I find it is best not to be phased by anything and to expect the unexpected. I have been in Facebook contact with a lot of my colleagues and we are all finding it enormously stressful. I think tiredness has a lot to do with it. Many have been in tears at some point. Thankfully I have not been that low. The worst thing is the lack of resources. The thing about teacher training is that you have not built up a bank of resources and lesson plans. There is an expectaction that you spend hours creating your own worksheets/PowerPoints/card games/whatever. There is actually a wealth of stuff on the internet but it takes hours trawling through and invariably it is crap or doesn't do exactly what you want it to. I am also required to do two displays before I finish on 7th December. It matters not that this is one of the 24 tasks that teachers are no longer required to do, we have to put our stamp on the classroom environment.

I feel a bit bad about wishing this time away, since there are actually so many positives regarding the school, the staff and the children, but I'm finding the whole experience so draining.

His Lordship is being an absolute tower of strength and has removed so much from my shoulders to enable me to concentrate on this.
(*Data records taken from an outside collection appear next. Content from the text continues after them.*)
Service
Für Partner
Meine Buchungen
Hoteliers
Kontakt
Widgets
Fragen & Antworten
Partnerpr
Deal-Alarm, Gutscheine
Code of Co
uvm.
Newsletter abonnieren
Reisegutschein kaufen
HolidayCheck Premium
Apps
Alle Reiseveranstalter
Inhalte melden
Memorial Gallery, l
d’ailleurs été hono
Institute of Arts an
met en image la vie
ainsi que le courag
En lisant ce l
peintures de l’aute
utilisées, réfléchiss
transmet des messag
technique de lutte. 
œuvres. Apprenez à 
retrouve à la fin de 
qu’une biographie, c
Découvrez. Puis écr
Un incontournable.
I cannot praise him highly enough.

Roll on 3:20 on 7th December.

Monday, November 05, 2007

AT LAST ! THE BA*!£RD HAS GONE!!! YESSSS!!!
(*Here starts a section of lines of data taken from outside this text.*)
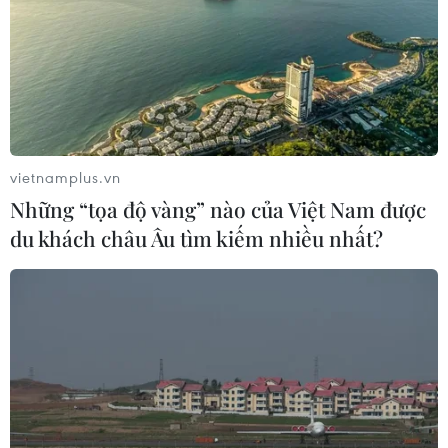
vietnamplus.vn
Những “tọa độ vàng” nào của Việt Nam được
du khách châu Âu tìm kiếm nhiều nhất?
#cao tốc bắc-nam
#tập đoàn đèo cả
#ppp giao thông
#bảo hành công trình
#mở rộng cao tốc
Theo dõi VietnamPlus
Forgive my rather aggressive joy. I have finally handed in the first assignment. I had to generate 3500 words loosely connected with the topic of learning theory, evaluating it critically (yeah, right) and drawing on lots of other boring books written by saddos with nothing else to fill their otherwise meaningless lives with. Oh, and my own experience. So which experience would that be, exactly? I am training to be a teacher, that basically means I have very scant experience. But I do have lots of friends and acquaintances who are. With this in mind, I approached couple I know from church with, "So, tell me, as teaching professionals, how does learning theory impact on your practice in the classroom?" They just laughed. OK, so it was a bit of an odd opening gambit, but all in the name of research. The more I thought about it, the less I felt capable of producing anything approaching an argument, critical analysis or anything else, for that matter. Anyway it is handed in now, the heap of poo that it is.
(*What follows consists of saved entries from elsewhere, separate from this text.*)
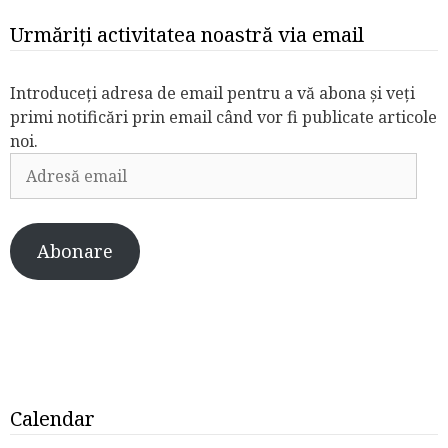
Urmăriți activitatea noastră via email
Introduceți adresa de email pentru a vă abona și veți
primi notificări prin email când vor fi publicate articole
noi.
Adresă
email
Abonare
Calendar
The problem is, forgive me if I bore you, the PGCE now requires Masters Level writing. If you don't get Masters level for all three assignments, the most you can get is a 'Professional level' qualification. I have no problem with having a professional level qualification - that is what the PGCE was until September. What I object to is that if you have a two level qualification, why not let the standard level qualification keep the name PGCE and call the other one something different? The higher one should be optional, new and have a different name. It's like saying, "GCSEs now require A level standard writing. If you fail to achieve
this, we will award you a merit certificate." But what worries me is that in the work place they just won't understand it. They'll think you couldn't get your PGCE therefore you are a poorer quality 'product' than last year's PGCE when it is exactly the same. IT'S JUST NOT FAIR!!!

Anyway, I might have some time for lesson planning now. Next week I start my 4 week block and have to teach a 60% of the timetable, teaching all the core subjects and Spanish. A wee bit scary then, considering I haven't actually taught anything yet.

Anyway, I can't sit here blogging my time away...I have work to do!